Steelers general manager Kevin Colbert said today it is unlikely the team will move up in the first round of the National Football League draft because they have only eight draft picks and will need them to replace the players they've already lost in the offseason.
Colbert also reiterated what he said during the NFL owners meetings last month -- that it is not imperative that the player whom the Steelers select with the 17th overall pick be an immediate contributor.
Because the NFL draft does not have the usual number of marquee players at the top of the first round, Colbert believes the Steelers will get a "quality player" when the first round of the three-day draft commences Thursday night.
"I doubt we'll move up," Colbert said during a pre-draft news conference with Coach Mike Tomlin at the team's South Side facility. "The more picks we have, the better, in this draft particularly.

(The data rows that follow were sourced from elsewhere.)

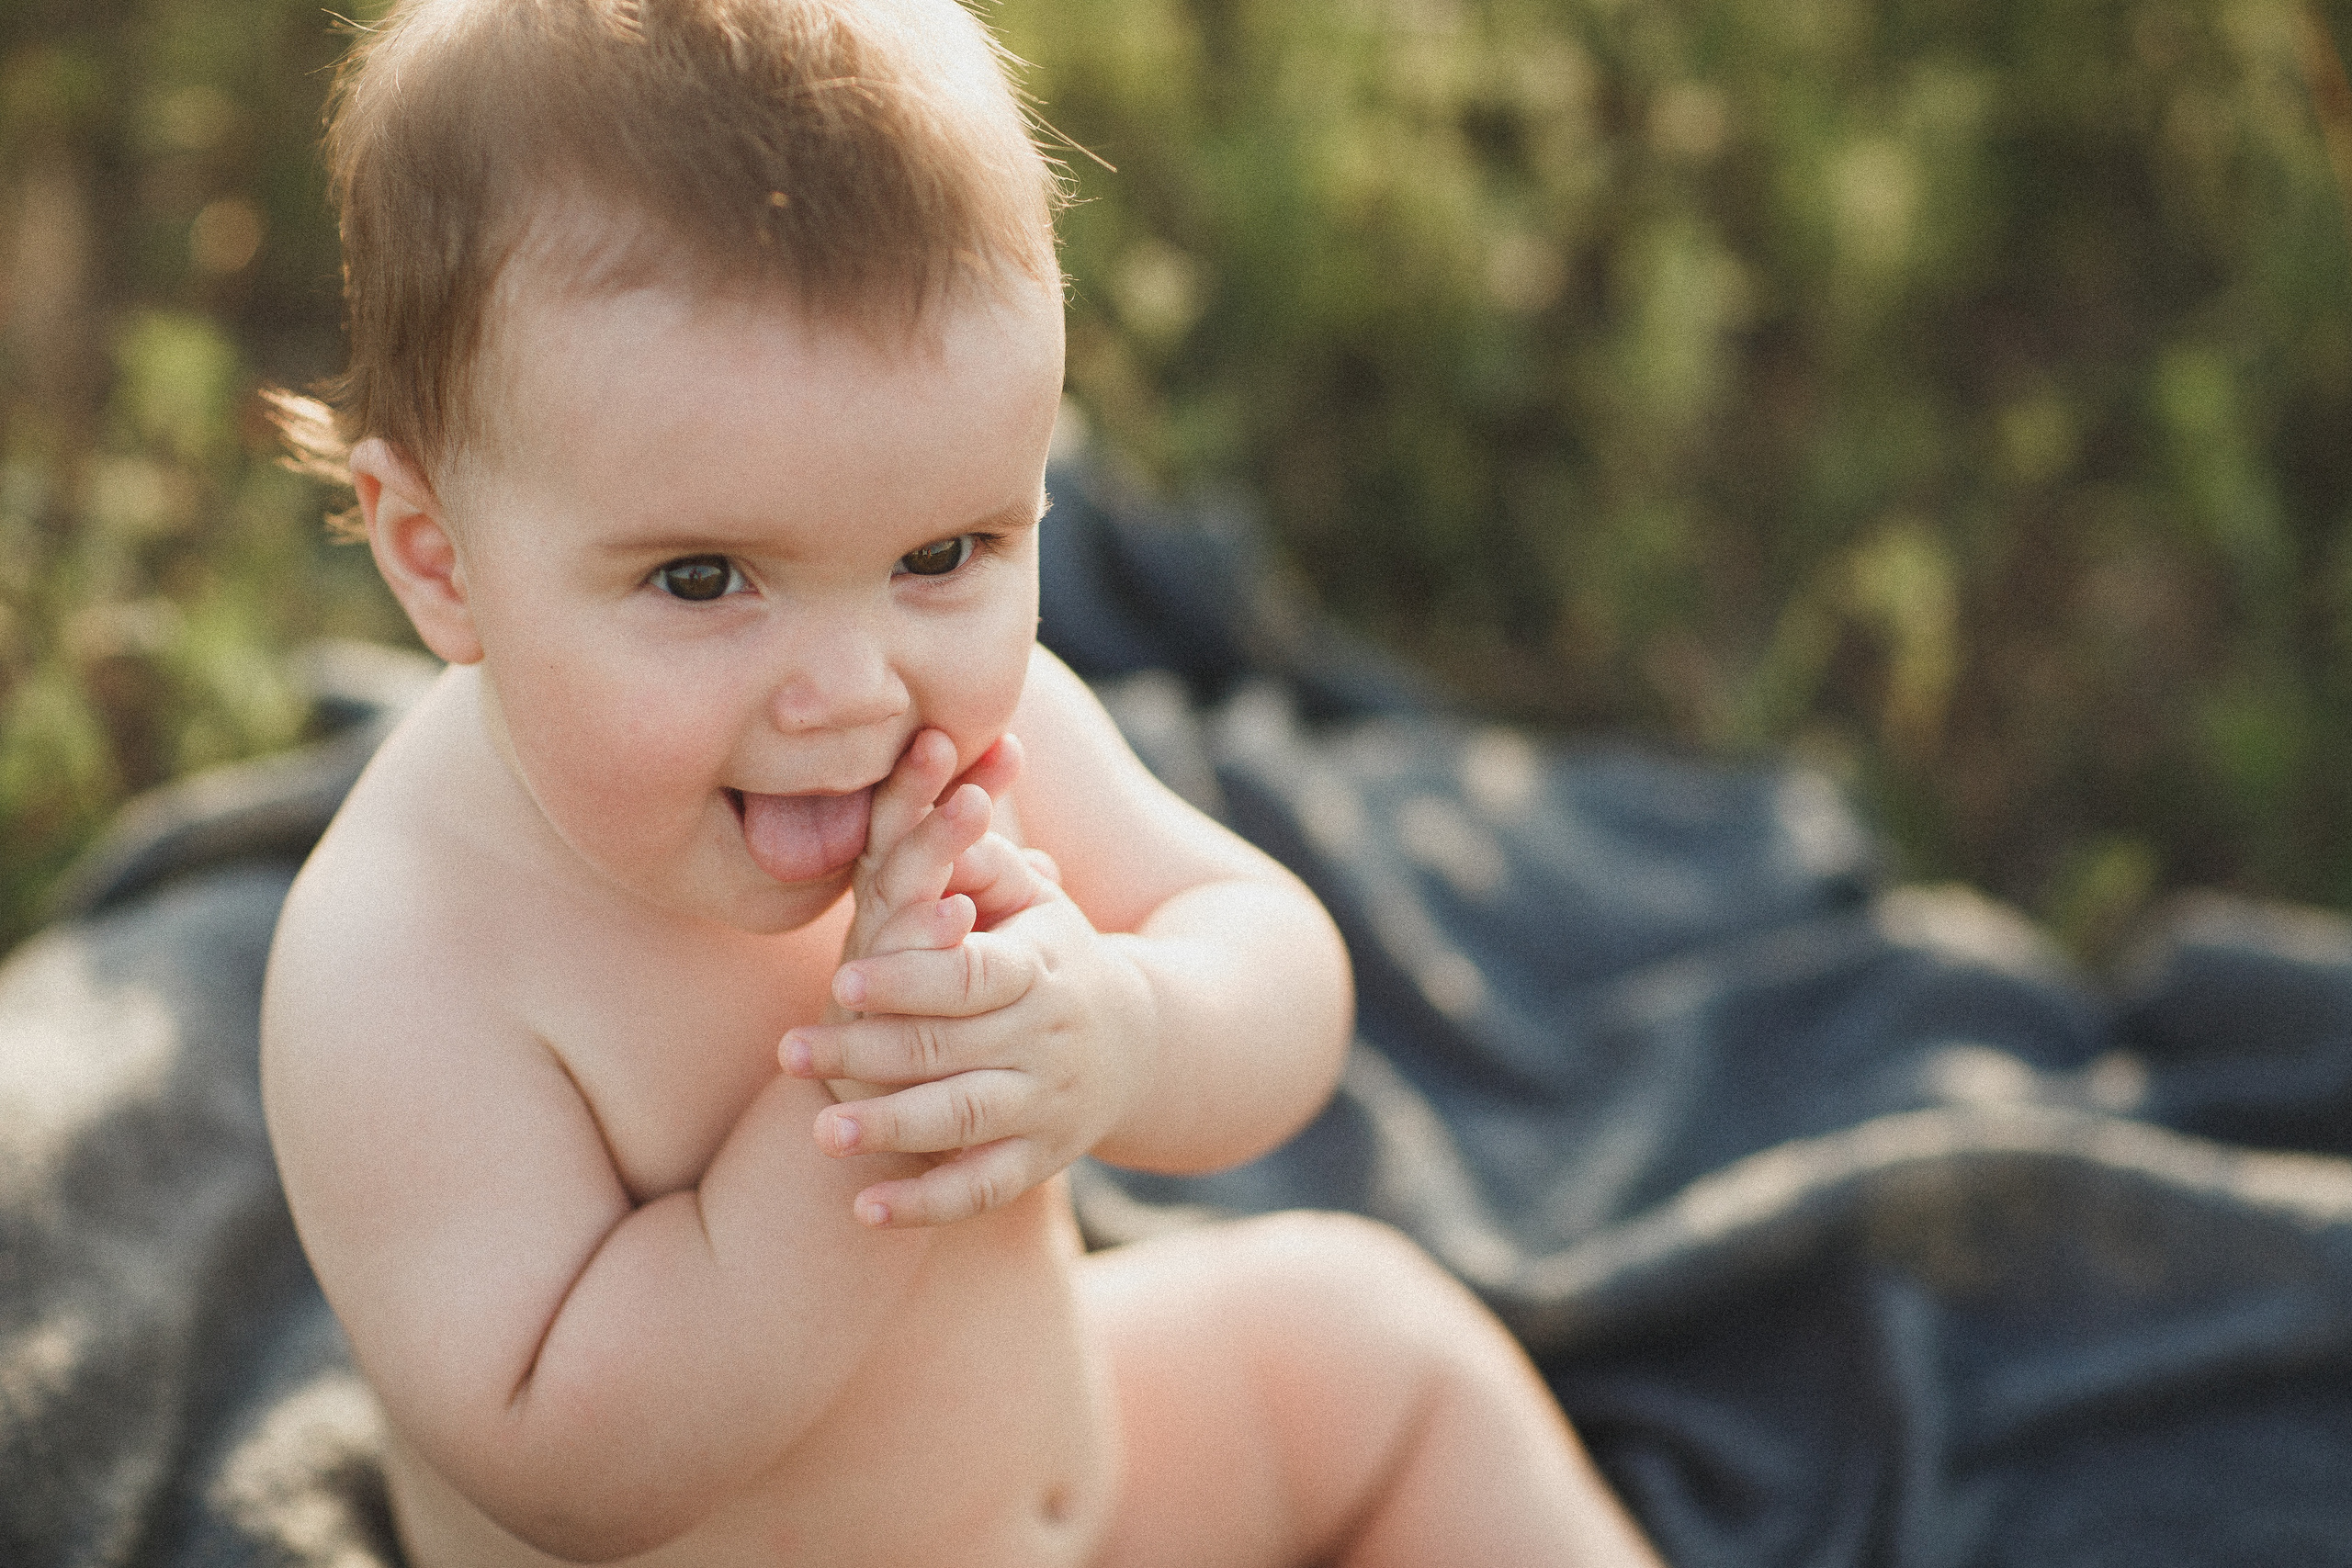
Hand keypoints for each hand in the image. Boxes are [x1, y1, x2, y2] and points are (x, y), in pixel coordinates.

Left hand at [778, 731, 1151, 1227]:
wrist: (1142, 1043)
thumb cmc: (1053, 954)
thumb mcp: (1033, 902)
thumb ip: (979, 863)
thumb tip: (936, 805)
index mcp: (1039, 969)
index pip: (972, 976)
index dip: (911, 979)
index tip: (843, 980)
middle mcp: (1045, 1040)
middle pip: (952, 1050)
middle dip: (868, 1054)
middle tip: (790, 1052)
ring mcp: (1044, 1105)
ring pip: (966, 1122)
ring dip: (893, 1130)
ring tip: (822, 1133)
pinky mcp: (1038, 1160)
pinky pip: (984, 1189)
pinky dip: (928, 1204)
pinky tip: (867, 1212)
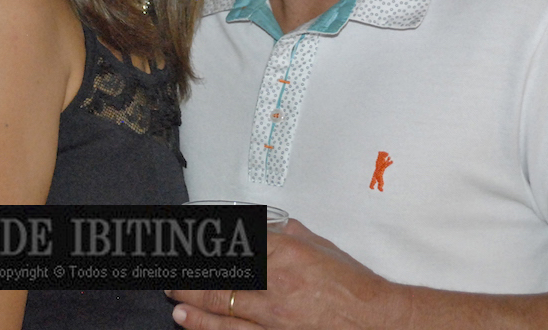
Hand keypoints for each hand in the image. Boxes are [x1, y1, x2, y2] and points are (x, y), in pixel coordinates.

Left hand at [169, 220, 404, 329]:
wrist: (376, 322)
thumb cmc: (354, 288)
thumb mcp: (323, 248)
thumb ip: (293, 235)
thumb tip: (272, 227)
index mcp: (288, 253)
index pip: (237, 243)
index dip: (209, 241)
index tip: (190, 239)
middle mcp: (277, 284)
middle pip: (220, 274)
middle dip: (189, 272)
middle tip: (170, 269)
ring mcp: (274, 317)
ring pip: (220, 307)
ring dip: (190, 299)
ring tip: (172, 294)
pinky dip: (207, 328)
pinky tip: (189, 321)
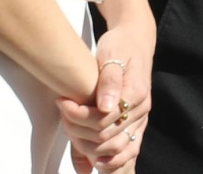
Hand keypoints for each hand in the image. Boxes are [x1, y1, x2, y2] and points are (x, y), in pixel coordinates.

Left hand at [62, 12, 155, 172]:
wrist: (135, 41)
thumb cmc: (120, 46)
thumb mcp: (111, 54)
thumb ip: (109, 80)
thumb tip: (105, 107)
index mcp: (136, 93)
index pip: (103, 119)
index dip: (78, 115)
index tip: (61, 102)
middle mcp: (141, 110)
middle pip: (106, 136)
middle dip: (78, 129)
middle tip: (62, 114)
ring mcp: (140, 120)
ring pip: (114, 148)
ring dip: (88, 146)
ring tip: (70, 129)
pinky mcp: (135, 125)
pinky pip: (127, 151)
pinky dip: (111, 161)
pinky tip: (95, 163)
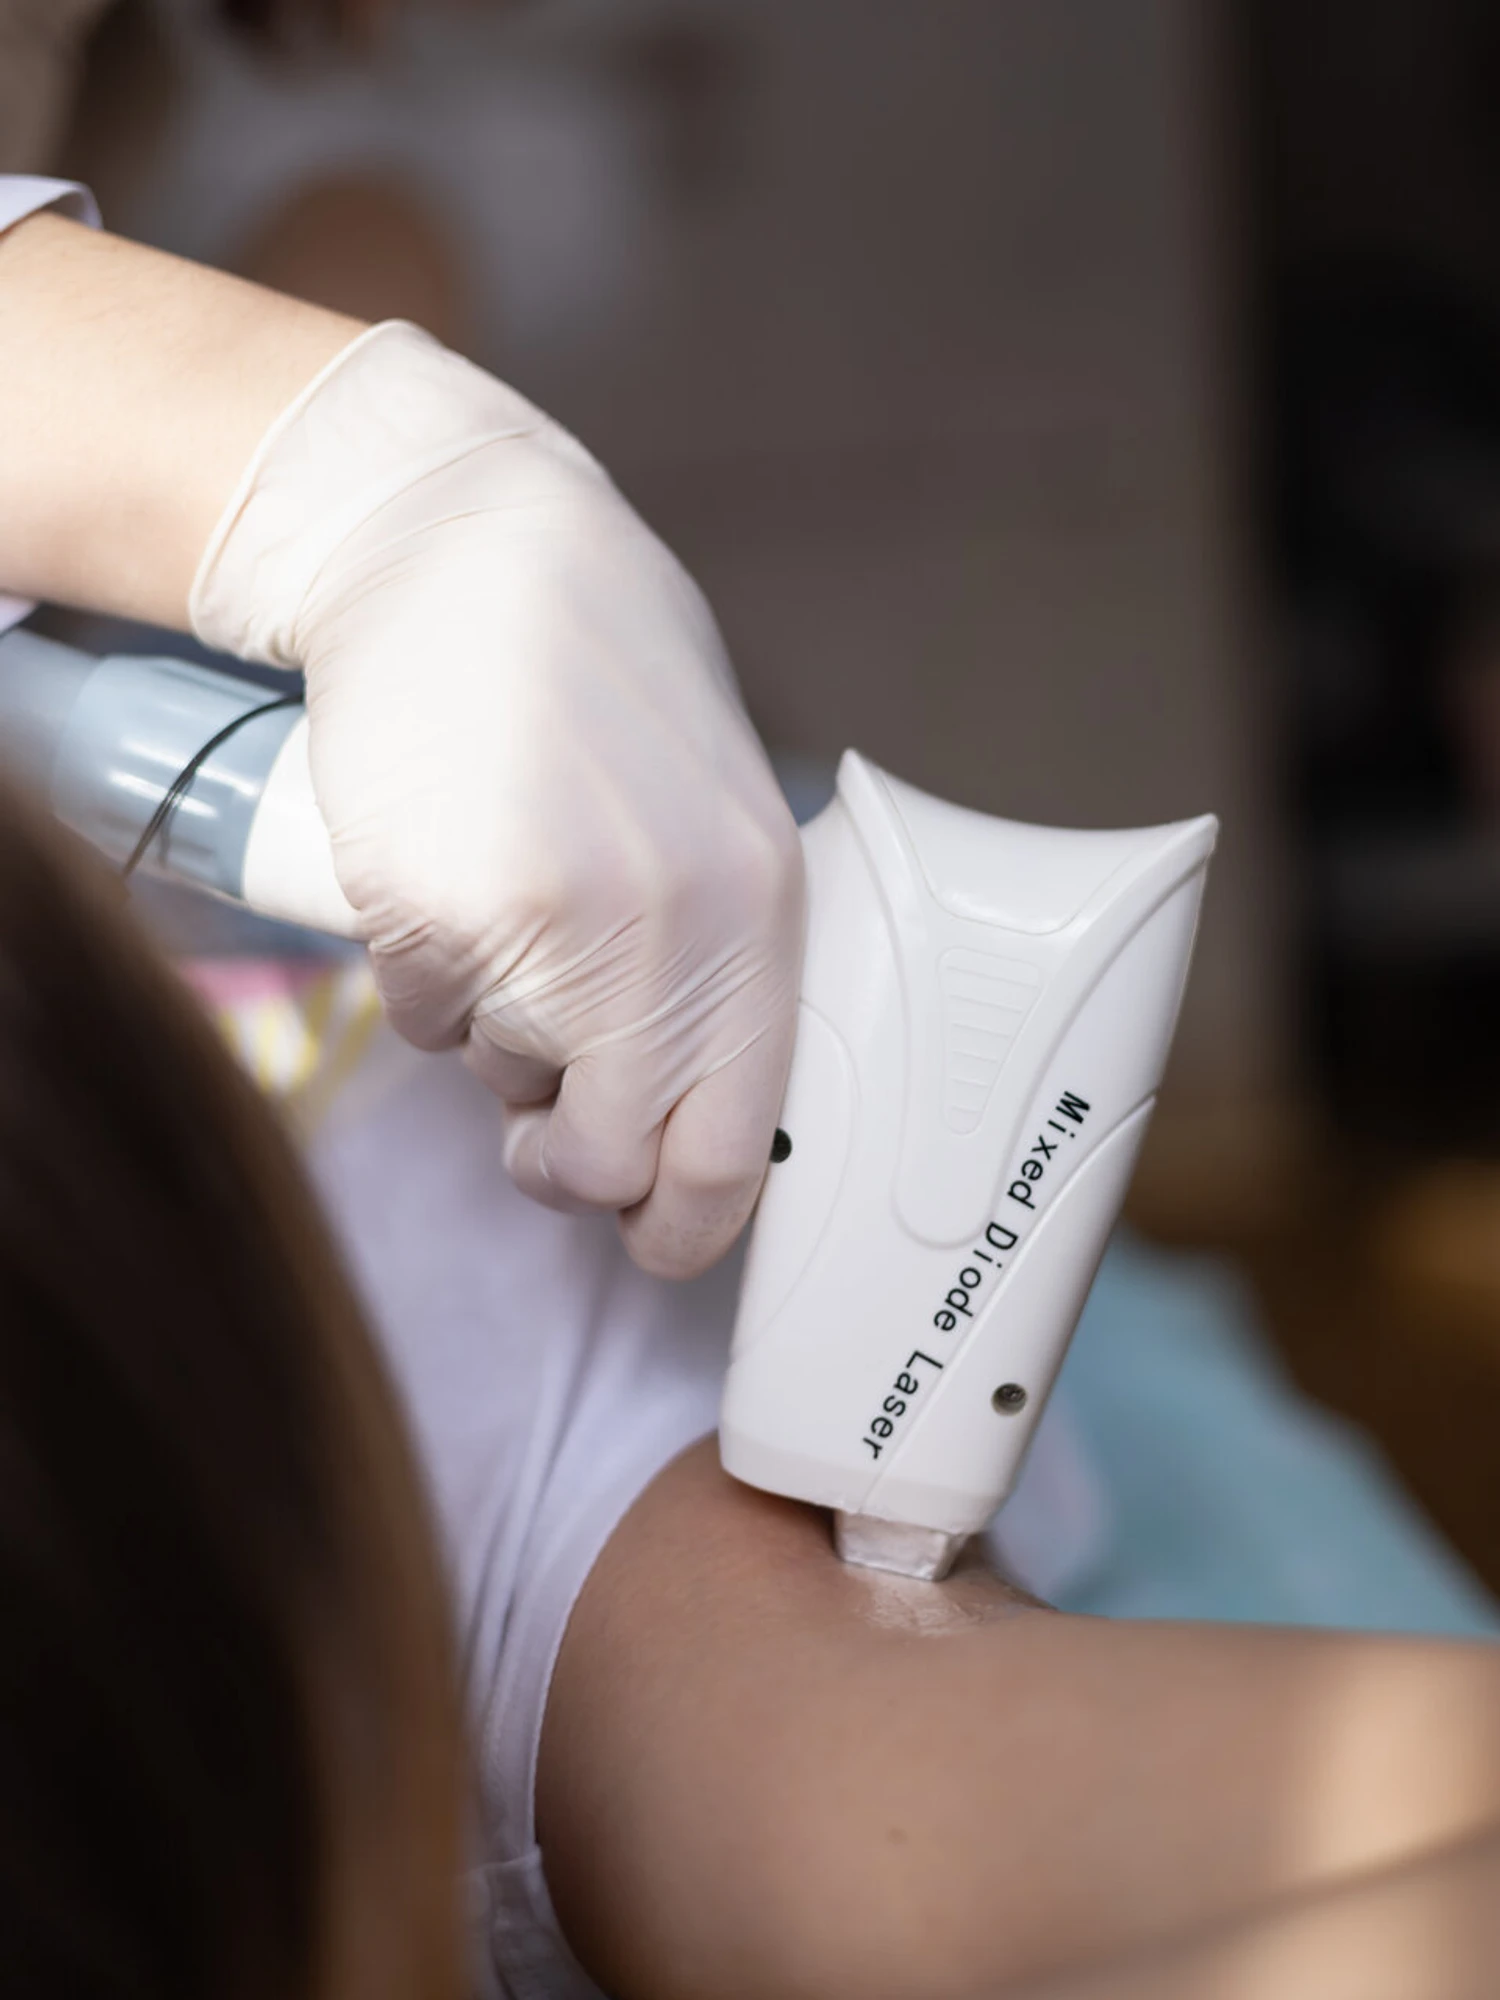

This draft in particular, there's nice quality available [rounds] two through four as well."
The Steelers have needs at many positions, including wide receiver, running back, outside linebacker, inside linebacker and safety.
And Colbert said the players drafted on the first three rounds will be viewed as projected starters for the Steelers at some point.
But none of those players have to come in and play immediately, Colbert said.
"Quite honestly, I don't envision anyone coming in and being an impact player in year one, I never do," Colbert said. "We want to let the players progress at their own pace. Now, if they exceed that, like a [Maurkice] Pouncey or a [Casey] Hampton, great."
The Steelers lost three starters in free agency -- wide receiver Mike Wallace, running back Rashard Mendenhall and cornerback Keenan Lewis. They also terminated the contracts of two other starters -- former five-time Pro Bowl outside linebacker James Harrison and guard Willie Colon.
The only free-agent additions they've made so far are to sign quarterback Bruce Gradkowski and bring back two former players -- tight end Matt Spaeth and cornerback William Gay. All are considered backups.
But Colbert has not backed down from his assertion that the Steelers are losing players from an 8-8 team, not from a Super Bowl winner.
"The talent we had assembled was an 8-8 team; any other explanation other than that is incorrect," Colbert said. "It was our plan to upgrade our talent. If we have the same team as last year, it would be silly not to expect the same results. You'll be able to judge us in February whether we did our job or not."
Colbert said the Steelers have spent more time this year meeting with the families of prospective draft choices in an attempt to learn more about their character and off-field behavior. Colbert said it is a program Tomlin instituted three years ago.
That is a result of the Steelers having off-field issues with two draft choices from last year -- running back Chris Rainey and nose tackle Alameda Ta'amu.
Rainey, a fifth-round pick, was dismissed from the team after he was arrested and charged with simple battery following an altercation with his girlfriend. Rainey already had a charge of aggravated stalking against him from when he was played at Florida.
Ta'amau, a fourth-round pick, was charged with a number of offenses following an drunk-driving episode in which police chased him through the South Side. However, he remains with the team. Ta'amu had a drunk-driving offense against him when he played at Washington.
In addition to Rainey and Ta'amau, the Steelers admittedly took a risk with second-round pick Mike Adams, who tested for marijuana at last year's NFL combine then lied about it to NFL personnel.
"We tried to be a little more pro-active in meeting with their families ??? to get to know the kids we drafted," Colbert said.
"It helps us develop a more complete picture of who and what he is and, more important, what he's capable of being," Tomlin said. "It helps us paint that well-round picture."